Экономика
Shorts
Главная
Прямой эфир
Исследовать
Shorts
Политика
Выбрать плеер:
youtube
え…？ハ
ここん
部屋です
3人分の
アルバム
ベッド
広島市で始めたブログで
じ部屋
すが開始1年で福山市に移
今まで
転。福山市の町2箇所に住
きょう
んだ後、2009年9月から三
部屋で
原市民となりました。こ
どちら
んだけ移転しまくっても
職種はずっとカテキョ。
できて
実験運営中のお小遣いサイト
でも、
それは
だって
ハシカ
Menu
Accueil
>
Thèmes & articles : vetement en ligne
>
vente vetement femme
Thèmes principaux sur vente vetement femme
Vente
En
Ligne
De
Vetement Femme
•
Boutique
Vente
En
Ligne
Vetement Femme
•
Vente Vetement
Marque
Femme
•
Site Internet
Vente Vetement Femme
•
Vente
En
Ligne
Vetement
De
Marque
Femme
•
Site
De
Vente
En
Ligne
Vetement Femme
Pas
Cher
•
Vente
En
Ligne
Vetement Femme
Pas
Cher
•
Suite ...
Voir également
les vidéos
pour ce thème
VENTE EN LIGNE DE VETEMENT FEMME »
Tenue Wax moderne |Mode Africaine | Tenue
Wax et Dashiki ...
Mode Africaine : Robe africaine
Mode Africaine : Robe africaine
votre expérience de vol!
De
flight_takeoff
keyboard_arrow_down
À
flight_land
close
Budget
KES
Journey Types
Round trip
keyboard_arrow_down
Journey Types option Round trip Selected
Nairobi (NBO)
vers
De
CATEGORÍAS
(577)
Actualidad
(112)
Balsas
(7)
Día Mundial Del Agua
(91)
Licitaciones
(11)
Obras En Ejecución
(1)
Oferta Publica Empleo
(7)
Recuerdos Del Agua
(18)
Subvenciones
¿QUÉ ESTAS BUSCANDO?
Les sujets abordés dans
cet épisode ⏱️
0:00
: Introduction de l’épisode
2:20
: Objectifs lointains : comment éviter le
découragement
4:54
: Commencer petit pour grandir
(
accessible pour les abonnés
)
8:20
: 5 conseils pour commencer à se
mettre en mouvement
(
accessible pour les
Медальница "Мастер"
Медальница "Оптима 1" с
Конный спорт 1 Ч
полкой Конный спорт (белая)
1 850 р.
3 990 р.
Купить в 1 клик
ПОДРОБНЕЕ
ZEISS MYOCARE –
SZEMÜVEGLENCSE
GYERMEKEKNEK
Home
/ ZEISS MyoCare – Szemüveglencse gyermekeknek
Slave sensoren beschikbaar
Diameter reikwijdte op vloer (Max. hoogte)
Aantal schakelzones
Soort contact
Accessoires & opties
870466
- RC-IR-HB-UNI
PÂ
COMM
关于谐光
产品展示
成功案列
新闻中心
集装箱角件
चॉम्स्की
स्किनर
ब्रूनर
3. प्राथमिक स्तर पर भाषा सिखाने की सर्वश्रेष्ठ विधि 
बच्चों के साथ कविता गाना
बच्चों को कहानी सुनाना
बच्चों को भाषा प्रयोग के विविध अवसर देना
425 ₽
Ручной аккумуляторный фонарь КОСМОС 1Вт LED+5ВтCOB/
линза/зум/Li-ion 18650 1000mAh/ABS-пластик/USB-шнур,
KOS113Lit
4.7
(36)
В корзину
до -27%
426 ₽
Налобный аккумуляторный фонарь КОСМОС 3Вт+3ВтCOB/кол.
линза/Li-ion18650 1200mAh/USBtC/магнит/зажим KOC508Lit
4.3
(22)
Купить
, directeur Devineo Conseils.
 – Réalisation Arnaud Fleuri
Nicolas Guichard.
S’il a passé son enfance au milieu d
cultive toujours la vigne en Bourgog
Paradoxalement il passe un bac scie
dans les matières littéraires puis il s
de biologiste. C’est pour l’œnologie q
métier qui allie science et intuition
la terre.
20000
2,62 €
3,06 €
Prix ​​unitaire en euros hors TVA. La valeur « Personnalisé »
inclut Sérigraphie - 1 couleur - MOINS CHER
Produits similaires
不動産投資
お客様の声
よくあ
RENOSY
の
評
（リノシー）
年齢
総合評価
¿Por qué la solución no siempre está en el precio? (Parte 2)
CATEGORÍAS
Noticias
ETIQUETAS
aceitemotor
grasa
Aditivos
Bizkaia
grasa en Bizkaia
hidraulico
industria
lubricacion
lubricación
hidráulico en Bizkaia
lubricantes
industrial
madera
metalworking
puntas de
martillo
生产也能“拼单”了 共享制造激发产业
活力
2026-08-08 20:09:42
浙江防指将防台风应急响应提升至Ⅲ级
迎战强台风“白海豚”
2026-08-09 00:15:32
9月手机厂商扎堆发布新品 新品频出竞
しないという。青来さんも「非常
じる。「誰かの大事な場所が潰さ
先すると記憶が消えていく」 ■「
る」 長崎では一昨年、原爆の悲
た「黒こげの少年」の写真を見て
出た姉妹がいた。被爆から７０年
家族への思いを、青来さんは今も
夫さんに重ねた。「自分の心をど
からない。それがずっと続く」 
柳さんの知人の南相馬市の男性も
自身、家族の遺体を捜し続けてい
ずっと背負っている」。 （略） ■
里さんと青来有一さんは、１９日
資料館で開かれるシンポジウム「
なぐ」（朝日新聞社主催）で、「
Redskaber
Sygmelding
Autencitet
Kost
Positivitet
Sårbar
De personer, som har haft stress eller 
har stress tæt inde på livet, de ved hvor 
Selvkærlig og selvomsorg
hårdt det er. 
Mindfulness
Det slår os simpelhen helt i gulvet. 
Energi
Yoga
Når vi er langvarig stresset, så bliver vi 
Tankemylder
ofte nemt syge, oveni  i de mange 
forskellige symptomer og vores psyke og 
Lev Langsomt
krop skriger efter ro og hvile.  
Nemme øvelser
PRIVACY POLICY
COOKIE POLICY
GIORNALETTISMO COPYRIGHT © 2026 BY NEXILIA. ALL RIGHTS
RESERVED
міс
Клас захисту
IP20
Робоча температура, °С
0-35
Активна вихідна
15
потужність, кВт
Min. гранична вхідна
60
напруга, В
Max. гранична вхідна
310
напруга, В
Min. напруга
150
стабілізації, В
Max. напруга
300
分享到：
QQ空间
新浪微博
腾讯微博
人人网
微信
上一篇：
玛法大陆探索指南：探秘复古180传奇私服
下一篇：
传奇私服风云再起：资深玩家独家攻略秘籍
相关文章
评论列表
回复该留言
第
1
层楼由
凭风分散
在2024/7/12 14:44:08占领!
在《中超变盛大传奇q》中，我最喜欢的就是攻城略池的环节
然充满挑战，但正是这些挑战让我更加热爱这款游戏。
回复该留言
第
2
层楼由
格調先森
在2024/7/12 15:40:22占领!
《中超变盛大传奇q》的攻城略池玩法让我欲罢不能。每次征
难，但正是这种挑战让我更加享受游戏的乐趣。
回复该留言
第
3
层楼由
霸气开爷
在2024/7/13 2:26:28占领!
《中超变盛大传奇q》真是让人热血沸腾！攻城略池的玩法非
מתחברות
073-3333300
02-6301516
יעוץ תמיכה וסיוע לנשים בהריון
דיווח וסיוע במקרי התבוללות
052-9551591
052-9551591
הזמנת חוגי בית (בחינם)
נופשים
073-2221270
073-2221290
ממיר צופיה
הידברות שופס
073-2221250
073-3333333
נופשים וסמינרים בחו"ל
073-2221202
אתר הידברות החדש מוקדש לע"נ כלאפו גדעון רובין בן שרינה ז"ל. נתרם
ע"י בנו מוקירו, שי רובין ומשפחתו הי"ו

____

_Job item_. Tell how many lines in the entries above include the string "КОСМОС", and write nothing but the number.

_Result below_. 2